The battery-powered scooters are offered through a smartphone app at affordable rates. Bird, for example, usually charges about $1 plus 15 cents per minute of use, and its e-scooters can travel at speeds of up to 15 mph. 

The Portland Bureau of Transportation asked the companies to provide in their application a summary report of safety incidents for each market where they operate, including the total number of reported crashes, injuries, and complaints. At the time, Bird operated in 22 markets; Lime, in more than 60, including some of those where it offers bicycles for rent.

Of the reported injuries, 411 were reported by Bird and 59 by Lime. The applications also noted how many accidents involved people with disabilities. Lime reported none; Bird tallied 7. The filings underscore the difficulty regulators and researchers may face in trying to track injuries. By comparison, CR's tally from 60 hospitals across the U.S. found more than 1,500 injuries since the scooters were introduced nearly a year and a half ago, after Bird and Lime expanded into several more cities.  

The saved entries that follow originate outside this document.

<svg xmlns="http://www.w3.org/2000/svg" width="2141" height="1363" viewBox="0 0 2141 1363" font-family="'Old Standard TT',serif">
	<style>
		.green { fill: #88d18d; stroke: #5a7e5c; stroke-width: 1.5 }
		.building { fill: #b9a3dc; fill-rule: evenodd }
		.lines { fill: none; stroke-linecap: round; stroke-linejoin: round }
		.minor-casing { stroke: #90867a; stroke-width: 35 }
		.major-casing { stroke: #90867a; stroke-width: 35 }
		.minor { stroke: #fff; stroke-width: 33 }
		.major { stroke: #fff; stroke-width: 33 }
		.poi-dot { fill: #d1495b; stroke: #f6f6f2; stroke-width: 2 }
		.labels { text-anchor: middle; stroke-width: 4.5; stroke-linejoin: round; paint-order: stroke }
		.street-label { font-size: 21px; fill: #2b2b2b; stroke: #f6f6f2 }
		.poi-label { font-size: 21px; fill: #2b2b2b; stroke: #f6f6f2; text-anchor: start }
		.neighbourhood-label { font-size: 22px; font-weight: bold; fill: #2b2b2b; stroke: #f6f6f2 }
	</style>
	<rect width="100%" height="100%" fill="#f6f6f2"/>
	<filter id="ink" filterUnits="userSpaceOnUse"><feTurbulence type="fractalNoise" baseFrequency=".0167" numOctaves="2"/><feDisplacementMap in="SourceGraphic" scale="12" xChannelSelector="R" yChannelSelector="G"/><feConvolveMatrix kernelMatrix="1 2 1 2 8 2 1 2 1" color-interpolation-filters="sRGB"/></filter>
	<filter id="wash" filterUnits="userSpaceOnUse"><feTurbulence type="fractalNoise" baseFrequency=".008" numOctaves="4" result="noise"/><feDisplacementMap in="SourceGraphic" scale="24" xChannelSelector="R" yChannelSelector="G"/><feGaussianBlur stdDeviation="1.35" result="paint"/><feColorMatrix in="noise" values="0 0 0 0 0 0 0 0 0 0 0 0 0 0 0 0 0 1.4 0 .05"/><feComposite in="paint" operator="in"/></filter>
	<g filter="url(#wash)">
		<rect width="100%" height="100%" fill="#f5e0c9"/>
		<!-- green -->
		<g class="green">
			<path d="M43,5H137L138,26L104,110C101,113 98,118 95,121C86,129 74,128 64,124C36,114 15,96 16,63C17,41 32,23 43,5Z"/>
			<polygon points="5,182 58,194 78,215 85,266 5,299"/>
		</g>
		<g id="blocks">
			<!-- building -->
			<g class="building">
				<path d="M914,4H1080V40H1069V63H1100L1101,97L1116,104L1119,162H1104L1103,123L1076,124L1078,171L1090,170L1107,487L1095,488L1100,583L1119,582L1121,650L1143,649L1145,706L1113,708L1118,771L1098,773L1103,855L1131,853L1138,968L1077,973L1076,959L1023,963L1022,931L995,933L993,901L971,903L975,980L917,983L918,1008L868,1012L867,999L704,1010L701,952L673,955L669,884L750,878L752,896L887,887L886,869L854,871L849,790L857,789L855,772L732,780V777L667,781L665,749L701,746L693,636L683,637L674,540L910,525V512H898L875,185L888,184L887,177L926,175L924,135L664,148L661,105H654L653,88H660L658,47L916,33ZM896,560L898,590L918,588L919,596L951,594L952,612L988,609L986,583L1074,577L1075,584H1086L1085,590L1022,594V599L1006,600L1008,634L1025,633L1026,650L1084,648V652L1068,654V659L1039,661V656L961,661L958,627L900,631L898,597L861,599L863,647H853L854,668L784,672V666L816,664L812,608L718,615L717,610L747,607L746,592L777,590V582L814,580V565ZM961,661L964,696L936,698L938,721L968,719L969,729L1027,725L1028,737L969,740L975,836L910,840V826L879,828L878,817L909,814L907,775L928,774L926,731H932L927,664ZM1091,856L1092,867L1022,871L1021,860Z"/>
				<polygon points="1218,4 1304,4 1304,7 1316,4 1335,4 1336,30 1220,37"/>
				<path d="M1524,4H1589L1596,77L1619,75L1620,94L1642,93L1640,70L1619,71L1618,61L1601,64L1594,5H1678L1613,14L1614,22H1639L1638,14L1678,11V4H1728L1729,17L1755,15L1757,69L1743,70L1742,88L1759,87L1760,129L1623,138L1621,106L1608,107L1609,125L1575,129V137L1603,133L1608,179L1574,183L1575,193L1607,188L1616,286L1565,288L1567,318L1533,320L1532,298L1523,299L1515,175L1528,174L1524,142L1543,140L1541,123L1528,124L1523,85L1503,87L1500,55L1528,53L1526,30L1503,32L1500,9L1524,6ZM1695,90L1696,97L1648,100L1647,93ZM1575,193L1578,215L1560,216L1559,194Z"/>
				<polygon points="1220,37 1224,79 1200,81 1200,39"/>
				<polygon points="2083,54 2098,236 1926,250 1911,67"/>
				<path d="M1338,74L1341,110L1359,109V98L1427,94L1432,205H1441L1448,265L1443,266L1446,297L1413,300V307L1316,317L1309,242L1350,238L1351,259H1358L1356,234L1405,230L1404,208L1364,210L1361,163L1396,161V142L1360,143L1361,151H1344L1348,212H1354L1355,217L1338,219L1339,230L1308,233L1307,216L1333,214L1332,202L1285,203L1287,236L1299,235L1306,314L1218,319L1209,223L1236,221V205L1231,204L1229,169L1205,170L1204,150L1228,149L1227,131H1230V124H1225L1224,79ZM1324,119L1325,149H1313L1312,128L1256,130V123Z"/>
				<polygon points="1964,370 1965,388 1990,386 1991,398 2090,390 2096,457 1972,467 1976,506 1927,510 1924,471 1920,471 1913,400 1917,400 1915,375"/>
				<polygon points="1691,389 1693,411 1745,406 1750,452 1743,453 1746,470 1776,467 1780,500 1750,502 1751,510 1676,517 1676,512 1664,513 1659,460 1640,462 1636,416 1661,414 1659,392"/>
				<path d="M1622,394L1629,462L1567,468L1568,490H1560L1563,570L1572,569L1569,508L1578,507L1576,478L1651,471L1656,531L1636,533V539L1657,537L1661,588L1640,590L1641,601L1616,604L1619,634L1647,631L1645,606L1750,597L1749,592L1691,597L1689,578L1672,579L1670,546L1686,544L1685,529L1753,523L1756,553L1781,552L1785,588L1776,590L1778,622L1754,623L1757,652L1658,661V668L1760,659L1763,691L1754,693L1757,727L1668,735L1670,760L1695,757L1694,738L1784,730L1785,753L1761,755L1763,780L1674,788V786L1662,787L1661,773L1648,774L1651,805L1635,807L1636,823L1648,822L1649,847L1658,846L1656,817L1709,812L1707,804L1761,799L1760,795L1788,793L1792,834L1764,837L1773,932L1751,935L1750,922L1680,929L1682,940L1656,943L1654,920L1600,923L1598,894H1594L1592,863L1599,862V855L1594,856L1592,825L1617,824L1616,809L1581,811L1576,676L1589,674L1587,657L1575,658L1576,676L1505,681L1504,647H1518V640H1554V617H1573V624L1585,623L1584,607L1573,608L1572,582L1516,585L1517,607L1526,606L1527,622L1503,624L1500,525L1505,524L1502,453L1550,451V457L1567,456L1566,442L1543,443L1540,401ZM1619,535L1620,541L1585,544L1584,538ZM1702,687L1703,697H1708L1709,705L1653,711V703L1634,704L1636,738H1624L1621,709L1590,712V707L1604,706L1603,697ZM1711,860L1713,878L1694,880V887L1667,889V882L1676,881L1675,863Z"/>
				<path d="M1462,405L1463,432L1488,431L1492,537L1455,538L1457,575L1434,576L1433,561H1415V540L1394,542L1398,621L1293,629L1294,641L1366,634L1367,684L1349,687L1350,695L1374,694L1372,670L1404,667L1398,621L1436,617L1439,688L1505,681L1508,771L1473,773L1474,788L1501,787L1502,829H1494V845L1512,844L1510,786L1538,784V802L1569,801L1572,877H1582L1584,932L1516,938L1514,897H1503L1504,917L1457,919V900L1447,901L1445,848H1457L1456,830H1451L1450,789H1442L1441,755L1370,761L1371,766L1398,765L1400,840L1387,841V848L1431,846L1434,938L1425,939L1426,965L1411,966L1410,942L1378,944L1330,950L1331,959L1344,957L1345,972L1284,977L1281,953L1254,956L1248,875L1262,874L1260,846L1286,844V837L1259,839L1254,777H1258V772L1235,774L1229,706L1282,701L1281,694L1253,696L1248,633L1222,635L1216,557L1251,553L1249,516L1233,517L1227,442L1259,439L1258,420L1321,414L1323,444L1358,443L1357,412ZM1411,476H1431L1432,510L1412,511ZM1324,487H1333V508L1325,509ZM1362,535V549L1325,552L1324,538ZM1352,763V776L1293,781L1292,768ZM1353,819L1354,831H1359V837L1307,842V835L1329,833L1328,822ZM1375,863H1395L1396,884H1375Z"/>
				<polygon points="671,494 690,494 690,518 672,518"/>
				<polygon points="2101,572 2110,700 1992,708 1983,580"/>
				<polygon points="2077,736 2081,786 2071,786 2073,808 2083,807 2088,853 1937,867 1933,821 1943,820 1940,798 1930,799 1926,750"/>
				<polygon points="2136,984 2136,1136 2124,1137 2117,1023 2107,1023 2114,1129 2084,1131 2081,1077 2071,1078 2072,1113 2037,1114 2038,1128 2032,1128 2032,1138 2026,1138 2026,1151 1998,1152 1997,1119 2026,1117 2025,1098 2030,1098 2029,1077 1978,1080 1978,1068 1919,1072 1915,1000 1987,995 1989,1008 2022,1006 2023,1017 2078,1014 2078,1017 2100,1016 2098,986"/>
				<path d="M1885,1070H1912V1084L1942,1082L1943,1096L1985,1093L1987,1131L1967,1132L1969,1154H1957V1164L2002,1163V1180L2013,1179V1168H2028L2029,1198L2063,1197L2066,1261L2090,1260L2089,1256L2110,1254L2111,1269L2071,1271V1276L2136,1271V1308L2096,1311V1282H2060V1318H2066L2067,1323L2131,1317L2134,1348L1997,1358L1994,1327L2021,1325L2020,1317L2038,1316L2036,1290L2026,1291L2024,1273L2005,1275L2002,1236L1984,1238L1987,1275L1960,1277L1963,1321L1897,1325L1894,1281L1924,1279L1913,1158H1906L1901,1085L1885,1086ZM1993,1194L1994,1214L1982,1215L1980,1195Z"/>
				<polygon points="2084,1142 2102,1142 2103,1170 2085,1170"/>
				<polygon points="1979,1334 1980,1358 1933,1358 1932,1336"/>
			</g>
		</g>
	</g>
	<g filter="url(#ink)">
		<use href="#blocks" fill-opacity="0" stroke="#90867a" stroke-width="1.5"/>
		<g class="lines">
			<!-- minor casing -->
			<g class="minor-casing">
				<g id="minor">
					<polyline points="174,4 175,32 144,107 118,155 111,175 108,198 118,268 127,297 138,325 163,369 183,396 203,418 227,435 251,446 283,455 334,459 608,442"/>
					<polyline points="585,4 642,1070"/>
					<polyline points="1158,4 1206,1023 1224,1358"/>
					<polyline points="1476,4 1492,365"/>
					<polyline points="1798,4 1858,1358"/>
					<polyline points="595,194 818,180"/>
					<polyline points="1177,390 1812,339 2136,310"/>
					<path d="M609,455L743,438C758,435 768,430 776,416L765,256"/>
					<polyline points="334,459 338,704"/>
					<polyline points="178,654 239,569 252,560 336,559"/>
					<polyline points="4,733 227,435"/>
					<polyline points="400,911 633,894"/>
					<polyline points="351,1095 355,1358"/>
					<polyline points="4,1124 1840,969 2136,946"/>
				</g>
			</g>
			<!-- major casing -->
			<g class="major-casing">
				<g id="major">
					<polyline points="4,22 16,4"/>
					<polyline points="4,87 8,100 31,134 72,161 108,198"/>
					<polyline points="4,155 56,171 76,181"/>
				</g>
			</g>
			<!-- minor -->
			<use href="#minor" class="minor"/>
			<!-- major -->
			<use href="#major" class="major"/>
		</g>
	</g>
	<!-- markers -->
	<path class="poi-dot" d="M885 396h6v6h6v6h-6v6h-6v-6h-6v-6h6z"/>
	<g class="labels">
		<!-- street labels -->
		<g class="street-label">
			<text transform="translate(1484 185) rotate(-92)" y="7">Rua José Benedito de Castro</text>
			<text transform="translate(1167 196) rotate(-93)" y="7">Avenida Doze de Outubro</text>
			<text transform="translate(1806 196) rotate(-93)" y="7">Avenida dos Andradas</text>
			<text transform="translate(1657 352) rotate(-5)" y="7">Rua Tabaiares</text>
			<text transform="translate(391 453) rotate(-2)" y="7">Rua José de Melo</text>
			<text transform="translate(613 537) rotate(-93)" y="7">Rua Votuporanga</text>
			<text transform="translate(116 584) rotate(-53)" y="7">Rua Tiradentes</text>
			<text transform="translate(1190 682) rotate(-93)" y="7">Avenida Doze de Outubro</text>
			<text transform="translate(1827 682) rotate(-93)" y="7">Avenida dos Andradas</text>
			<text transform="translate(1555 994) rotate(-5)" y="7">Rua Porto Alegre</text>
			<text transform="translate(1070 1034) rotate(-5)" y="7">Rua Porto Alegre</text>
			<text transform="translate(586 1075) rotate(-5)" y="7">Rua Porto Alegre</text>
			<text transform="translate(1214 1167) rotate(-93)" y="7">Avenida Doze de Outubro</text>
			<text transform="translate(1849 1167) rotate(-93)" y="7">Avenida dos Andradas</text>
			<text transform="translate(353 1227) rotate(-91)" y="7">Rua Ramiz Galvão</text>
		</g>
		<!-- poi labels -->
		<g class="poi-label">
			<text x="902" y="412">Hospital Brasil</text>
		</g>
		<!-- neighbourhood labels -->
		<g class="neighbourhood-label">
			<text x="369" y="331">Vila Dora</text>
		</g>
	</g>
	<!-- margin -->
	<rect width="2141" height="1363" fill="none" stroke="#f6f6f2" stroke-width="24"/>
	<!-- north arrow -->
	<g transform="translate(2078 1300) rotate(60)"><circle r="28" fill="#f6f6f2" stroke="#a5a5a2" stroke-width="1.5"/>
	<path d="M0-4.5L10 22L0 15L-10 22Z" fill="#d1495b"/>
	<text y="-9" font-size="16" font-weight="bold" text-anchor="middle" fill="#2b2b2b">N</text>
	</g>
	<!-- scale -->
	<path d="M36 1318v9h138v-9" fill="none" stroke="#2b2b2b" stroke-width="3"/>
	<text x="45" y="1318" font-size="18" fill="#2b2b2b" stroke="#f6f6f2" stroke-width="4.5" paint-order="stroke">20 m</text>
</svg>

Lime wrote in its application that it doesn't possess a detailed record of incidents.

"We do not maintain a comprehensive record of reported/observed crashes and collisions across our more than 60 markets," the company said. 

CR filed a public records request last month for unredacted copies of each application. A day later, the Portland Bureau of Transportation released versions that included several lengthy redactions, including the safety history summary for each, and said that those portions either contained trade secrets or that the information had been submitted "in confidence."

In response, CR appealed the bureau's decision to the Multonamah County district attorney's office, which has jurisdiction over Portland, for review of the decision to keep the documents secret. Bird and Lime argued that the information they had submitted should be held confidential, Rod Underhill, the county's district attorney, wrote last week. But Underhill said the companies provided his office no information to support that assertion. 

"The materials certainly contain details here and there that would likely be of interest to a competitor, but on balance, these are marketing materials designed to convince a municipality to afford the firm the opportunity to operate in its jurisdiction," Underhill wrote in a Jan. 29 order to release unredacted versions of the applications to CR. 

In addition to CR's recent analysis of e-scooter injuries across the country, other studies have offered some insight into the situation. A report published in January by the Portland Transportation Bureau found that 176 people had been injured in scooter crashes during the city's pilot program. And a recent study by researchers at UCLA reported that 249 people were treated at two hospitals for injuries as a result of e-scooter crashes. But the injury records obtained by CR are the most comprehensive yet to come from the companies. 

"From scooters to self-driving cars, the way we get around might really change for the better, with consumers gaining new affordable transportation options," says William Wallace, a senior policy analyst for CR. "But as these technologies come out, people have a right to know how safe they are and how they’ll affect their community. It’s critical for both companies and governments to be transparent."